Task to complete: Update the data below by changing each "bounding box" to "bounding rectangle" and leave every other part as it is.

==== Entries supplied ====

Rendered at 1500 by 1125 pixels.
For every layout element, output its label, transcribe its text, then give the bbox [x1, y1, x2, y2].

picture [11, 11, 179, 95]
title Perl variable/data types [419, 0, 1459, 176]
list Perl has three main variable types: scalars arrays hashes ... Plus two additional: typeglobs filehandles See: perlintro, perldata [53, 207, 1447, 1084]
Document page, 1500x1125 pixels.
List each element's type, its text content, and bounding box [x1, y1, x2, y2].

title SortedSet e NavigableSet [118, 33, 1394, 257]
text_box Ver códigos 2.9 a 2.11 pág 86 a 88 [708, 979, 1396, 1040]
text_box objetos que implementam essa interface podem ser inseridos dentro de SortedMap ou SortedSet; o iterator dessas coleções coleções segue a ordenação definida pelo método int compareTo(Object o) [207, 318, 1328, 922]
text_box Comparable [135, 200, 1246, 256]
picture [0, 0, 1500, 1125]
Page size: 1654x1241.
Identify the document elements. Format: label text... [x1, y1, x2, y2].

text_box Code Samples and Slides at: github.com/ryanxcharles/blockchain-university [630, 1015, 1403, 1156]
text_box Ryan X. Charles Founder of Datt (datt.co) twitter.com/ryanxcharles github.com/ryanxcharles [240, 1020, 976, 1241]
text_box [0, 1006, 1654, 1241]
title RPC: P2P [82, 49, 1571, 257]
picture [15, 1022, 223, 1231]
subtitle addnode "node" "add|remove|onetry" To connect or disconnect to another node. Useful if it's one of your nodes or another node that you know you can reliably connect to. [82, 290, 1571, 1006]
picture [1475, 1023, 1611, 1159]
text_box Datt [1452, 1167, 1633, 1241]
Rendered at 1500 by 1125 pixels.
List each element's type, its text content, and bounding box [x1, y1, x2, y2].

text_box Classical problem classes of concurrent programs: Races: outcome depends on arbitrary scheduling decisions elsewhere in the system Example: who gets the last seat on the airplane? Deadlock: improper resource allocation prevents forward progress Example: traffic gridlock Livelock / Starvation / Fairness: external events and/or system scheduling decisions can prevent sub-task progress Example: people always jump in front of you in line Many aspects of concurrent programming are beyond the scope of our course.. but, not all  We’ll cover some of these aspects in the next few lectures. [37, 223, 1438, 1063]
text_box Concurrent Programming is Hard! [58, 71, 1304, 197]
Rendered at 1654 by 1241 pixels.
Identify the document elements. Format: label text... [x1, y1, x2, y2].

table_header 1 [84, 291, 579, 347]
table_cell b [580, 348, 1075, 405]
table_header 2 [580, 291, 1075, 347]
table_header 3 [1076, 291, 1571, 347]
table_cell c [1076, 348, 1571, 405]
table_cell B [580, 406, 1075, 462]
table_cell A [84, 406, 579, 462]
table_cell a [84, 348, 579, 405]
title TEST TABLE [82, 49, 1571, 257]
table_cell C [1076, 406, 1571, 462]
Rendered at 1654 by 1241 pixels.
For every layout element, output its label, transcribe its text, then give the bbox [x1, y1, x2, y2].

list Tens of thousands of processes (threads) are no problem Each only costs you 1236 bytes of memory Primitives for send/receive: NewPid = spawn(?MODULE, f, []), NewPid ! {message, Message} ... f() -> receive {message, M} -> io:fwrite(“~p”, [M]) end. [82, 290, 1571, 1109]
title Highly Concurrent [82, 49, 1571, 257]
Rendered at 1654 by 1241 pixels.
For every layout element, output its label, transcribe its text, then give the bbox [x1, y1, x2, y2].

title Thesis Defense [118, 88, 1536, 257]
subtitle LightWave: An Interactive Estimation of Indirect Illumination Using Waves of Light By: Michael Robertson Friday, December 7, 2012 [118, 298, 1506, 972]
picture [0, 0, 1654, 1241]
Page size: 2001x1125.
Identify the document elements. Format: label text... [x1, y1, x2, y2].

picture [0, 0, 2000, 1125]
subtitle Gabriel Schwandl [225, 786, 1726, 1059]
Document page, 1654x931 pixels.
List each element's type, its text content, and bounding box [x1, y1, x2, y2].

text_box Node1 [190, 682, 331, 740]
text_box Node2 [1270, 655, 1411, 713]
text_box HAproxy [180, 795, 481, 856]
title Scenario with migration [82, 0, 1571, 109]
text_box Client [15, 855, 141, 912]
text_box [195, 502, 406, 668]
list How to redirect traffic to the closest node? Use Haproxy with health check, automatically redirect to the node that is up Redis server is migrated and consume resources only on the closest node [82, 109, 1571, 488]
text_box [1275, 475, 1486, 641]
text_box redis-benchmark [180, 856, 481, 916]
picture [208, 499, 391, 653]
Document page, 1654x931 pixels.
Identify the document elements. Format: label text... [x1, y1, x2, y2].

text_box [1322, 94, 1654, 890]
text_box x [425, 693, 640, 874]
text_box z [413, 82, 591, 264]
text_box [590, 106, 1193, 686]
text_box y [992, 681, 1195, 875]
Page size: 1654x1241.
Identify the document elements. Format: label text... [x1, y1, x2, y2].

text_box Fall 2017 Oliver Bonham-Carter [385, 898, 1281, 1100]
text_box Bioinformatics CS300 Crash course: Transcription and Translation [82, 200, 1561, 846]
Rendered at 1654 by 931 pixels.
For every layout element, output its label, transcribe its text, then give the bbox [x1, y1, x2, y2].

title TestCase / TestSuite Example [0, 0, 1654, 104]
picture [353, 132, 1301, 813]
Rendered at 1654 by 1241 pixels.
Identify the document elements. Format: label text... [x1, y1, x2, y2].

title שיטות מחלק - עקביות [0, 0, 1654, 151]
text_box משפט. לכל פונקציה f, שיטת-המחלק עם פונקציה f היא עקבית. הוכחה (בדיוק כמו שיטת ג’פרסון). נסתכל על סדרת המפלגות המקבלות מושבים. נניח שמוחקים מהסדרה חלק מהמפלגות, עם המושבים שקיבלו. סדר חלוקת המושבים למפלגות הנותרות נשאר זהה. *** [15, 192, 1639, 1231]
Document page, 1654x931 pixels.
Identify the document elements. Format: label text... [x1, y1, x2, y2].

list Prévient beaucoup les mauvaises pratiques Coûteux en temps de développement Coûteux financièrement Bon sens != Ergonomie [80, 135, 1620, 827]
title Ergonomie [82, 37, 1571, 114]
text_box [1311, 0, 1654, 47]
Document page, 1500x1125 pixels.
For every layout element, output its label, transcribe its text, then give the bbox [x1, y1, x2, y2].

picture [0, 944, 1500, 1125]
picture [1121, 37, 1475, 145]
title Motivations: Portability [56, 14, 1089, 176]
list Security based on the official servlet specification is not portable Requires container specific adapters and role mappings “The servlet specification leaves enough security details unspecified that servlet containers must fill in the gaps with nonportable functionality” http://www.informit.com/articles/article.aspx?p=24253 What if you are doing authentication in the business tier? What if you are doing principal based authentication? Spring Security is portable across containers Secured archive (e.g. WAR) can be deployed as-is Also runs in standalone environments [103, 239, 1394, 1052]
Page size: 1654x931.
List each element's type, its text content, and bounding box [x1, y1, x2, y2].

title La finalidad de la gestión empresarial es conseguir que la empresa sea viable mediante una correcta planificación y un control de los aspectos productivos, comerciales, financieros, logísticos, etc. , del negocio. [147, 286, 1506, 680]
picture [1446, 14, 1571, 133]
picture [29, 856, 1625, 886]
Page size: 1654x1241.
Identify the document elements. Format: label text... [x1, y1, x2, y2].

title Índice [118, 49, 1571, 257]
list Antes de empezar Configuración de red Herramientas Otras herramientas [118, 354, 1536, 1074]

====

The output:
Rendered at 1500 by 1125 pixels.
For every layout element, output its label, transcribe its text, then give the bbox [x1, y1, x2, y2].

picture [11, 11, 179, 95]
title Perl variable/data types [419, 0, 1459, 176]
list Perl has three main variable types: scalars arrays hashes ... Plus two additional: typeglobs filehandles See: perlintro, perldata [53, 207, 1447, 1084]
Document page, 1500x1125 pixels.
List each element's type, its text content, and bounding rectangle [x1, y1, x2, y2].

title SortedSet e NavigableSet [118, 33, 1394, 257]
text_box Ver códigos 2.9 a 2.11 pág 86 a 88 [708, 979, 1396, 1040]
text_box objetos que implementam essa interface podem ser inseridos dentro de SortedMap ou SortedSet; o iterator dessas coleções coleções segue a ordenação definida pelo método int compareTo(Object o) [207, 318, 1328, 922]
text_box Comparable [135, 200, 1246, 256]
picture [0, 0, 1500, 1125]
Page size: 1654x1241.
Identify the document elements. Format: label text... [x1, y1, x2, y2].

text_box Code Samples and Slides at: github.com/ryanxcharles/blockchain-university [630, 1015, 1403, 1156]
text_box Ryan X. Charles Founder of Datt (datt.co) twitter.com/ryanxcharles github.com/ryanxcharles [240, 1020, 976, 1241]
text_box [0, 1006, 1654, 1241]
title RPC: P2P [82, 49, 1571, 257]
picture [15, 1022, 223, 1231]
subtitle addnode "node" "add|remove|onetry" To connect or disconnect to another node. Useful if it's one of your nodes or another node that you know you can reliably connect to. [82, 290, 1571, 1006]
picture [1475, 1023, 1611, 1159]
text_box Datt [1452, 1167, 1633, 1241]
Rendered at 1500 by 1125 pixels.
List each element's type, its text content, and bounding rectangle [x1, y1, x2, y2].

text_box Classical problem classes of concurrent programs: Races: outcome depends on arbitrary scheduling decisions elsewhere in the system Example: who gets the last seat on the airplane? Deadlock: improper resource allocation prevents forward progress Example: traffic gridlock Livelock / Starvation / Fairness: external events and/or system scheduling decisions can prevent sub-task progress Example: people always jump in front of you in line Many aspects of concurrent programming are beyond the scope of our course.. but, not all  We’ll cover some of these aspects in the next few lectures. [37, 223, 1438, 1063]
text_box Concurrent Programming is Hard! [58, 71, 1304, 197]
Rendered at 1654 by 1241 pixels.
Identify the document elements. Format: label text... [x1, y1, x2, y2].

table_header 1 [84, 291, 579, 347]
table_cell b [580, 348, 1075, 405]
table_header 2 [580, 291, 1075, 347]
table_header 3 [1076, 291, 1571, 347]
table_cell c [1076, 348, 1571, 405]
table_cell B [580, 406, 1075, 462]
table_cell A [84, 406, 579, 462]
table_cell a [84, 348, 579, 405]
title TEST TABLE [82, 49, 1571, 257]
table_cell C [1076, 406, 1571, 462]
Rendered at 1654 by 1241 pixels.
For every layout element, output its label, transcribe its text, then give the bbox [x1, y1, x2, y2].

list Tens of thousands of processes (threads) are no problem Each only costs you 1236 bytes of memory Primitives for send/receive: NewPid = spawn(?MODULE, f, []), NewPid ! {message, Message} ... f() -> receive {message, M} -> io:fwrite(“~p”, [M]) end. [82, 290, 1571, 1109]
title Highly Concurrent [82, 49, 1571, 257]
Rendered at 1654 by 1241 pixels.
For every layout element, output its label, transcribe its text, then give the bbox [x1, y1, x2, y2].

title Thesis Defense [118, 88, 1536, 257]
subtitle LightWave: An Interactive Estimation of Indirect Illumination Using Waves of Light By: Michael Robertson Friday, December 7, 2012 [118, 298, 1506, 972]
picture [0, 0, 1654, 1241]
Page size: 2001x1125.
Identify the document elements. Format: label text... [x1, y1, x2, y2].

picture [0, 0, 2000, 1125]
subtitle Gabriel Schwandl [225, 786, 1726, 1059]
Document page, 1654x931 pixels.
List each element's type, its text content, and bounding rectangle [x1, y1, x2, y2].

text_box Node1 [190, 682, 331, 740]
text_box Node2 [1270, 655, 1411, 713]
text_box HAproxy [180, 795, 481, 856]
title Scenario with migration [82, 0, 1571, 109]
text_box Client [15, 855, 141, 912]
text_box [195, 502, 406, 668]
list How to redirect traffic to the closest node? Use Haproxy with health check, automatically redirect to the node that is up Redis server is migrated and consume resources only on the closest node [82, 109, 1571, 488]
text_box [1275, 475, 1486, 641]
text_box redis-benchmark [180, 856, 481, 916]
picture [208, 499, 391, 653]
Document page, 1654x931 pixels.
Identify the document elements. Format: label text... [x1, y1, x2, y2].

text_box [1322, 94, 1654, 890]
text_box x [425, 693, 640, 874]
text_box z [413, 82, 591, 264]
text_box [590, 106, 1193, 686]
text_box y [992, 681, 1195, 875]
Page size: 1654x1241.
Identify the document elements. Format: label text... [x1, y1, x2, y2].

text_box Fall 2017 Oliver Bonham-Carter [385, 898, 1281, 1100]
text_box Bioinformatics CS300 Crash course: Transcription and Translation [82, 200, 1561, 846]
Rendered at 1654 by 931 pixels.
For every layout element, output its label, transcribe its text, then give the bbox [x1, y1, x2, y2].

title TestCase / TestSuite Example [0, 0, 1654, 104]
picture [353, 132, 1301, 813]
Rendered at 1654 by 1241 pixels.
Identify the document elements. Format: label text... [x1, y1, x2, y2].

title שיטות מחלק - עקביות [0, 0, 1654, 151]
text_box משפט. לכל פונקציה f, שיטת-המחלק עם פונקציה f היא עקבית. הוכחה (בדיוק כמו שיטת ג’פרסון). נסתכל על סדרת המפלגות המקבלות מושבים. נניח שמוחקים מהסדרה חלק מהמפלגות, עם המושבים שקיבלו. סדר חלוקת המושבים למפלגות הנותרות נשאר זהה. *** [15, 192, 1639, 1231]
Document page, 1654x931 pixels.
Identify the document elements. Format: label text... [x1, y1, x2, y2].

list Prévient beaucoup les mauvaises pratiques Coûteux en temps de développement Coûteux financièrement Bon sens != Ergonomie [80, 135, 1620, 827]
title Ergonomie [82, 37, 1571, 114]
text_box [1311, 0, 1654, 47]
Document page, 1500x1125 pixels.
For every layout element, output its label, transcribe its text, then give the bbox [x1, y1, x2, y2].

picture [0, 944, 1500, 1125]
picture [1121, 37, 1475, 145]
title Motivations: Portability [56, 14, 1089, 176]
list Security based on the official servlet specification is not portable Requires container specific adapters and role mappings “The servlet specification leaves enough security details unspecified that servlet containers must fill in the gaps with nonportable functionality” http://www.informit.com/articles/article.aspx?p=24253 What if you are doing authentication in the business tier? What if you are doing principal based authentication? Spring Security is portable across containers Secured archive (e.g. WAR) can be deployed as-is Also runs in standalone environments [103, 239, 1394, 1052]
Page size: 1654x931.
List each element's type, its text content, and bounding rectangle [x1, y1, x2, y2].

title La finalidad de la gestión empresarial es conseguir que la empresa sea viable mediante una correcta planificación y un control de los aspectos productivos, comerciales, financieros, logísticos, etc. , del negocio. [147, 286, 1506, 680]
picture [1446, 14, 1571, 133]
picture [29, 856, 1625, 886]
Page size: 1654x1241.
Identify the document elements. Format: label text... [x1, y1, x2, y2].

title Índice [118, 49, 1571, 257]
list Antes de empezar Configuración de red Herramientas Otras herramientas [118, 354, 1536, 1074]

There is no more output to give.